Unbalanced flow can be the cause of many molding problems such as flashing, short shots, high cycle time, density differences throughout the part, warpage, air traps and extra weld lines.
Flow is balanced when all the extremities of the mold fill at the same time.
To recognize unbalanced flow, you need to recognize the different flow paths in the mold. These are the different routes that the plastic takes throughout the cavity.
The following part contains three fundamental flow paths (shown as red arrows).
Each flow path is of a different length. Therefore, if the part has uniform thickness, flow path 1 will fill first, followed by flow path 2, followed by flow path 3.
The key result used to identify unbalanced flow is the fill time result.
What to do
By altering the thickness of regions within the part, flow can be hastened or delayed in certain directions to help balance flows. In the above diagram, varying the part thickness and creating flow leaders and deflectors, thinning flow path 1 and thickening flow path 3, is the answer. These variations in thickness are known as Flow Leaders or Flow Deflectors.

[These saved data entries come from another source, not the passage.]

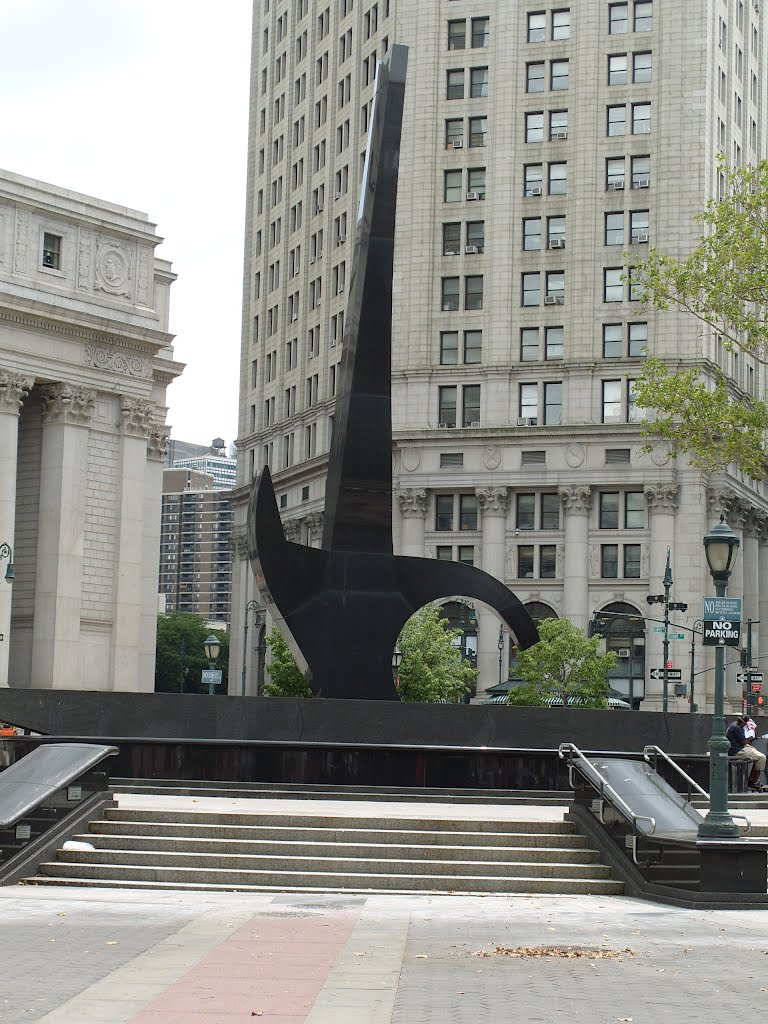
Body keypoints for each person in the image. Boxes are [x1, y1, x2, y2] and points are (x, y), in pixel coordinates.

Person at [726, 715, 768, 792]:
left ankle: (752, 779)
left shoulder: (734, 725)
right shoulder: (737, 728)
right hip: (737, 751)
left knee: (755, 752)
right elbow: (744, 741)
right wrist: (750, 738)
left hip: (737, 748)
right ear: (743, 722)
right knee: (762, 757)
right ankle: (753, 781)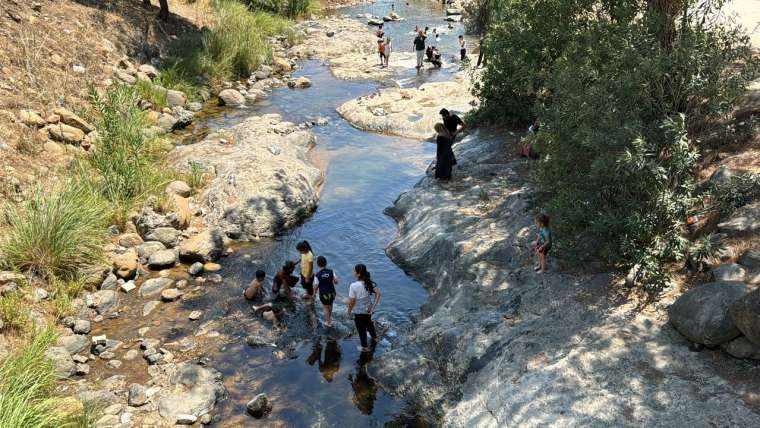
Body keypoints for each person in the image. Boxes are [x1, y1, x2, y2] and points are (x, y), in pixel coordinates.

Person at [347, 264, 380, 353]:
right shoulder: (369, 282)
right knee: (369, 323)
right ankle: (375, 338)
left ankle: (365, 347)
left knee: (361, 330)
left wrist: (349, 311)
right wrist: (373, 307)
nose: (352, 272)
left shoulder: (353, 286)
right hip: (368, 309)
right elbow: (378, 293)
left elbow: (352, 302)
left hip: (359, 312)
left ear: (358, 274)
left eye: (354, 271)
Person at [315, 256, 338, 327]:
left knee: (325, 307)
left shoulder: (317, 275)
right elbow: (336, 281)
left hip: (324, 294)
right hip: (332, 292)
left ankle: (328, 322)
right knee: (330, 305)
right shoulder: (331, 271)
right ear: (326, 263)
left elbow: (316, 286)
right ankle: (330, 318)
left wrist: (314, 294)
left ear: (318, 264)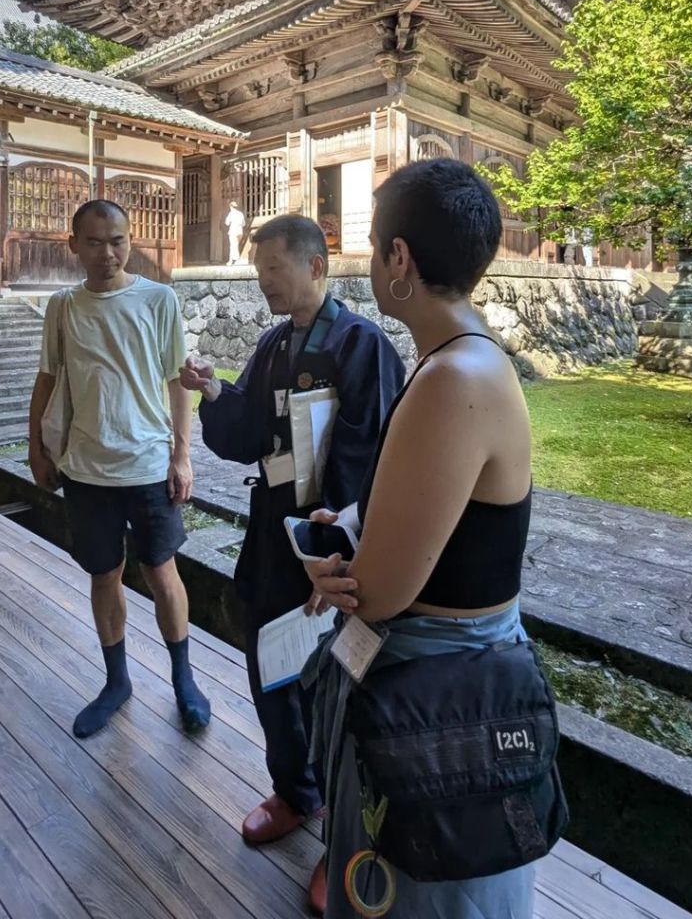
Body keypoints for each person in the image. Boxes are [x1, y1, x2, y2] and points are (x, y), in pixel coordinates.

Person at [304, 160, 546, 918]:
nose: (371, 261)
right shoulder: (466, 358)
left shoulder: (452, 381)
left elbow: (379, 593)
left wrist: (332, 573)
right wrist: (355, 525)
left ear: (399, 258)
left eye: (375, 246)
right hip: (456, 666)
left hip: (438, 692)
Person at [180, 214, 404, 914]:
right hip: (274, 536)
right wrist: (214, 393)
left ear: (314, 266)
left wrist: (332, 549)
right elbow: (249, 432)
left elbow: (371, 456)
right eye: (259, 271)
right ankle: (296, 791)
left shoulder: (361, 345)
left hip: (335, 548)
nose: (263, 282)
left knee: (338, 687)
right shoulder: (274, 344)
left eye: (273, 269)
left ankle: (346, 837)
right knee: (269, 662)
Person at [28, 199, 210, 740]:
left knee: (162, 571)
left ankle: (184, 679)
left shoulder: (158, 299)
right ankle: (117, 681)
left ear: (130, 241)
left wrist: (182, 455)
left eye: (118, 241)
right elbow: (47, 377)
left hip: (148, 463)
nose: (107, 253)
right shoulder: (63, 306)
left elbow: (177, 381)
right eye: (94, 242)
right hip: (85, 468)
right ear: (74, 245)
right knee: (103, 574)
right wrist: (36, 447)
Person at [225, 200, 246, 266]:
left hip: (233, 231)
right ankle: (235, 259)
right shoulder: (240, 214)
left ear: (230, 207)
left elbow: (227, 223)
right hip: (240, 231)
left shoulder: (231, 214)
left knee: (233, 246)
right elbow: (244, 224)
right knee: (235, 245)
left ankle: (232, 260)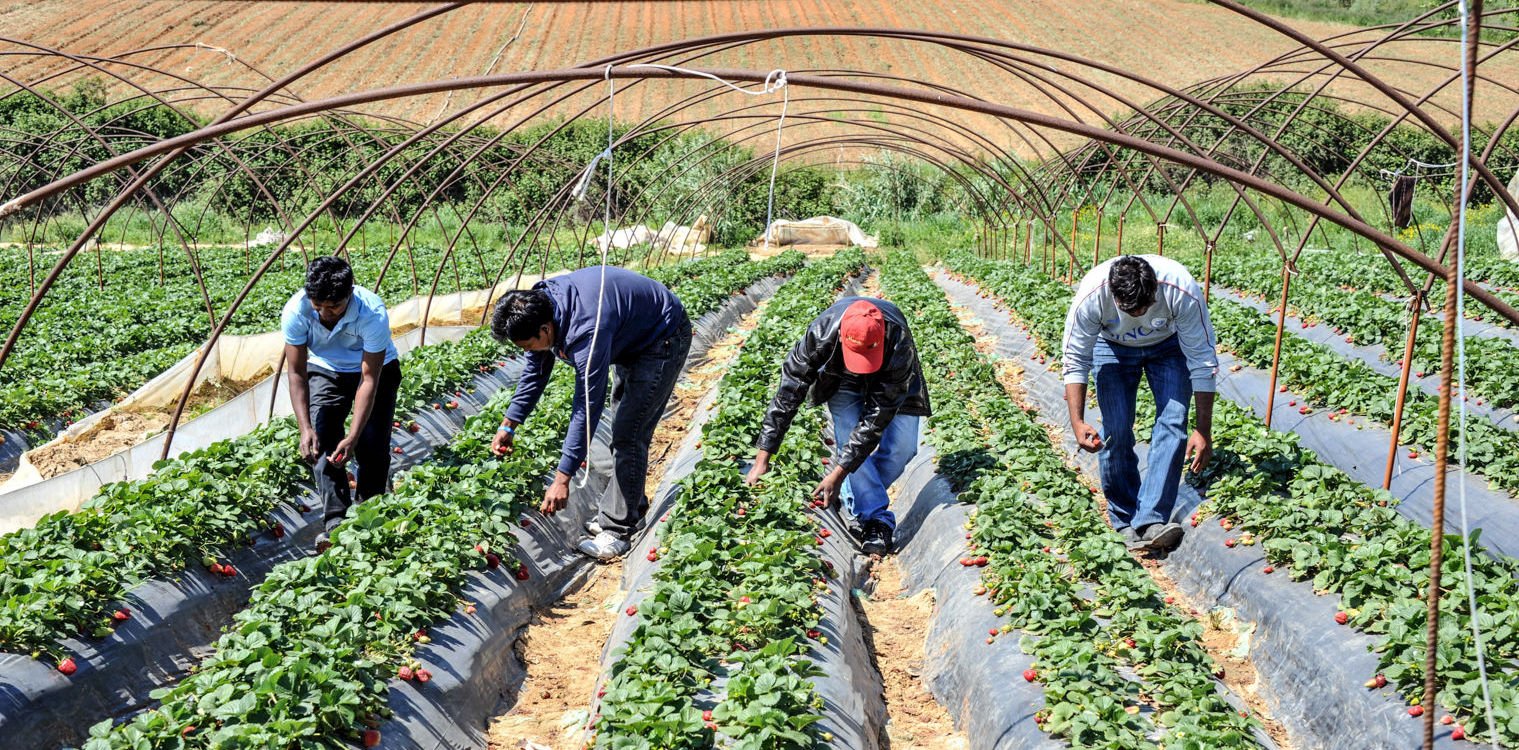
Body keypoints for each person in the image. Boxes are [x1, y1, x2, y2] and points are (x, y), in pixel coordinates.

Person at [489, 266, 691, 560]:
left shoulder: (587, 330)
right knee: (624, 420)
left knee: (629, 433)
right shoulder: (544, 305)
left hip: (662, 337)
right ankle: (628, 507)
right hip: (632, 334)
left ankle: (618, 530)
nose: (528, 352)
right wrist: (509, 425)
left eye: (529, 345)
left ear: (545, 330)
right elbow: (535, 372)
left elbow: (585, 407)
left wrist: (562, 478)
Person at [747, 297, 930, 556]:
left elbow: (876, 418)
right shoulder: (820, 336)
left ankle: (851, 492)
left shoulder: (898, 342)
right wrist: (762, 458)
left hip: (890, 378)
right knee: (849, 436)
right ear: (842, 338)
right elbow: (787, 396)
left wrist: (840, 474)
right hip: (840, 379)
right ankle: (875, 520)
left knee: (903, 448)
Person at [1062, 254, 1219, 553]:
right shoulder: (1092, 296)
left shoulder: (1180, 289)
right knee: (1116, 431)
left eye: (1143, 307)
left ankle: (1151, 520)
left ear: (1155, 290)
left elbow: (1202, 360)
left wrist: (1203, 429)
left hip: (1169, 347)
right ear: (1113, 295)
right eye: (1128, 309)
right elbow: (1075, 359)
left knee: (1173, 421)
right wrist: (1077, 421)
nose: (1137, 314)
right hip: (1112, 348)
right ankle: (1123, 519)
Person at [281, 255, 402, 552]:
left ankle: (368, 516)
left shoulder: (371, 312)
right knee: (321, 441)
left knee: (372, 445)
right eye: (318, 305)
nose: (325, 313)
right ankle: (336, 523)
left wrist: (353, 436)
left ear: (350, 294)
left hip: (377, 369)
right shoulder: (296, 311)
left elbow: (369, 379)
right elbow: (296, 371)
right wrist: (304, 427)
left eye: (333, 306)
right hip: (326, 368)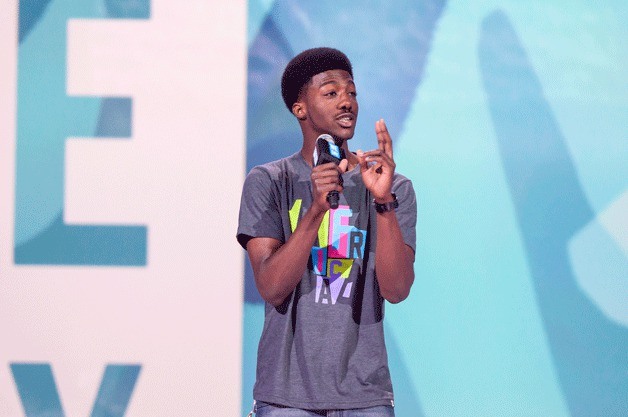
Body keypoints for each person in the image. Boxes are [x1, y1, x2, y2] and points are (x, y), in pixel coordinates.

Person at [237, 47, 417, 417]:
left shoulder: (392, 186)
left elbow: (397, 290)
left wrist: (383, 204)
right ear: (299, 108)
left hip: (365, 398)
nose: (347, 102)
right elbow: (271, 286)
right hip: (286, 399)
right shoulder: (269, 182)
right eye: (331, 93)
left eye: (352, 92)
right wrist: (317, 209)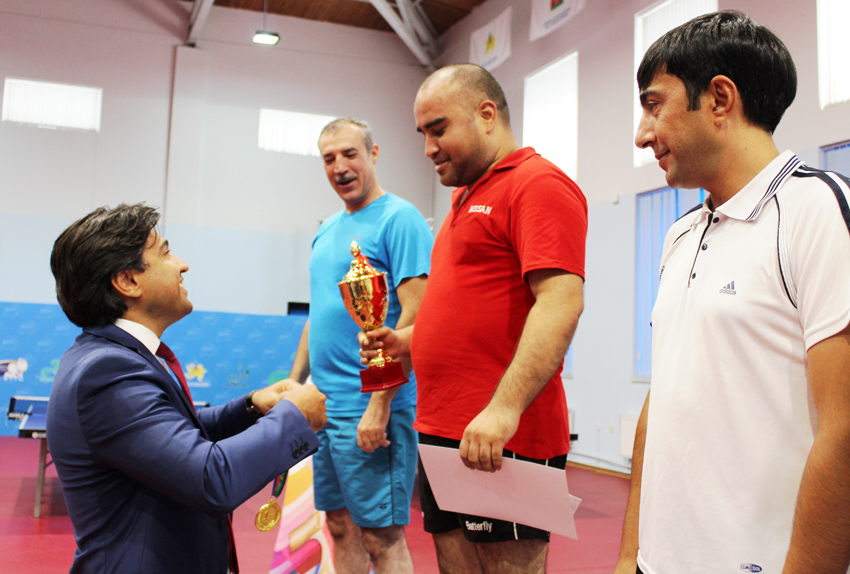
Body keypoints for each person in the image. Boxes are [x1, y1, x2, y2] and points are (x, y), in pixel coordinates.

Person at [614, 11, 850, 574]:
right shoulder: (679, 234)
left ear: (720, 99)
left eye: (654, 106)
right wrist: (630, 556)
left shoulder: (816, 210)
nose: (642, 135)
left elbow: (845, 427)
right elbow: (661, 403)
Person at [361, 64, 587, 574]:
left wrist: (503, 411)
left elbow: (560, 301)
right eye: (422, 134)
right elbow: (471, 312)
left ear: (487, 115)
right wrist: (408, 340)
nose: (428, 148)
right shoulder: (463, 200)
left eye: (439, 129)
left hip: (502, 435)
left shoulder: (537, 183)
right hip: (443, 430)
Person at [46, 203, 327, 574]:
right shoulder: (107, 370)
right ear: (128, 281)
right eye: (165, 253)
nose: (182, 265)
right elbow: (210, 479)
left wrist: (251, 406)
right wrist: (295, 416)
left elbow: (169, 437)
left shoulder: (110, 357)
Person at [279, 118, 433, 574]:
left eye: (350, 154)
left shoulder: (400, 219)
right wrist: (295, 383)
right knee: (340, 526)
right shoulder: (327, 229)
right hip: (323, 405)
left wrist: (380, 405)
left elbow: (415, 318)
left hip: (372, 407)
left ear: (373, 153)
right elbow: (320, 314)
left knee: (382, 538)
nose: (340, 167)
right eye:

In other examples it is often necessary to consider the position of the polymer injection location, or the number of polymer injection locations. For example, if you choose a single injection location that defines some flow paths to be three or four times the length of others, then it is almost impossible to balance flows. Try moving the polymer injection location to a position that will define similar length flow paths. Alternatively, visualize the cavity in smaller, more manageable sections. Then use multiple injection locations, one per sub-section.
For a multi-cavity part, balance flows in each cavity first, then proceed to alter runner dimensions to ensure that:
All cavities fill at approximately the same time, with the same pressure
The temperature at the end of fill shows uniform distribution in each cavity, predicting uniform shrinkage, and acceptable weld line quality.
The shear stress in each cavity (ignore runners) is less than the recommended limit for the material chosen.